I need to prove that the sequence $(-1)^n$ for $n\in\mathbb{N}$ diverges. Is this proof correct? Is there a better way to prove it? Probably my proof is very poor, but here it is.
We prove this by contradiction. First of all, we know that $-1 \leq (-1)^n \leq 1$. Now suppose it converges to a value $a$. Then we have $$\forall \epsilon >0, \exists n_0\in\mathbb{N}: |(-1)^n-a| < \epsilon \,\,\,\, \forall n\in\mathbb{N}, n> n_0$$ in particular, take $\epsilon :=1$.
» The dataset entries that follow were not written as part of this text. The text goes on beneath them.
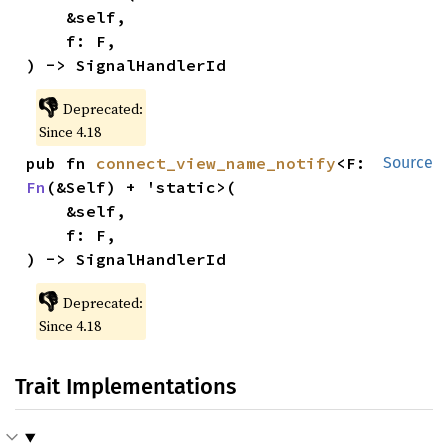
    &self,

    f: F,

) -> SignalHandlerId
👎
Deprecated:
Since 4.18
pub fn 
connect_view_name_notify
<F: 
Source
Fn
(&Self) + 'static>(

    &self,

    f: F,

) -> SignalHandlerId
👎
Deprecated:
Since 4.18
Trait Implementations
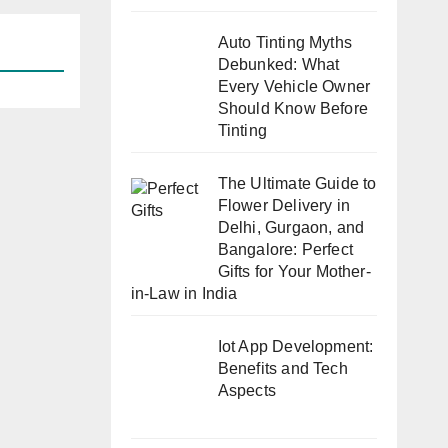
Auto Tinting Myths
Debunked: What
Every Vehicle Owner
Should Know Before
Tinting
The Ultimate Guide to
Flower Delivery in
Delhi, Gurgaon, and
Bangalore: Perfect
Gifts for Your Mother-
in-Law in India
Iot App Development:
Benefits and Tech
Aspects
Then $\exists n_0 \in \mathbb{N}$ such that the above holds for $\epsilon =1$. Take now $n > n_0$ then we have $$|(-1)^n-a| \leq |(-1)^n|+|a| = |-1|^n+|a|=1+|a| \geq 1$$ where I have used the triangle inquality and the fact that $|b^n| = |b|^n$ and that $|a| \geq 0$.
Hence we have a contradiction because this doesn't hold for any $\epsilon >0$.
Is this proof correct? Because in my book the solution is quite different. It involves diving into cases where $n$ is odd or even. I am pretty sure I can't do the triangle inequality part, but I have no other idea since I don't understand the proof in the book.
If ${\{a_n\}}_{n = 1}^{\infty}$ converges to $l$, where $a_n = {(- 1)}^n$ for all $n = 1 , 2 , \ldots$, all the subsequences of ${\{a_n\}}_{n = 1}^{\infty}$ converge also to $l$. In particular ${\{a_{2 n + 1}\}}_{n = 1}^{\infty}$, given by $a_{2 n + 1} = {(- 1)}^{2 n + 1} = - 1$ for all $n = 1 , 2 , \ldots$, converges to $l = - 1$, but ${\{a_{2 n}\}}_{n = 1}^{\infty}$, given by $a_{2 n} = {(- 1)}^{2 n} = 1$ for all $n = 1 , 2 , \ldots$, should converge also to $l$ and it's false clearly because $\lim_{n \to \infty} a_{2 n} = \lim_{n \to \infty} 1 = 1 \neq - 1 = l$. This argument proves that ${\{a_n\}}_{n = 1}^{\infty}$ doesn't converge.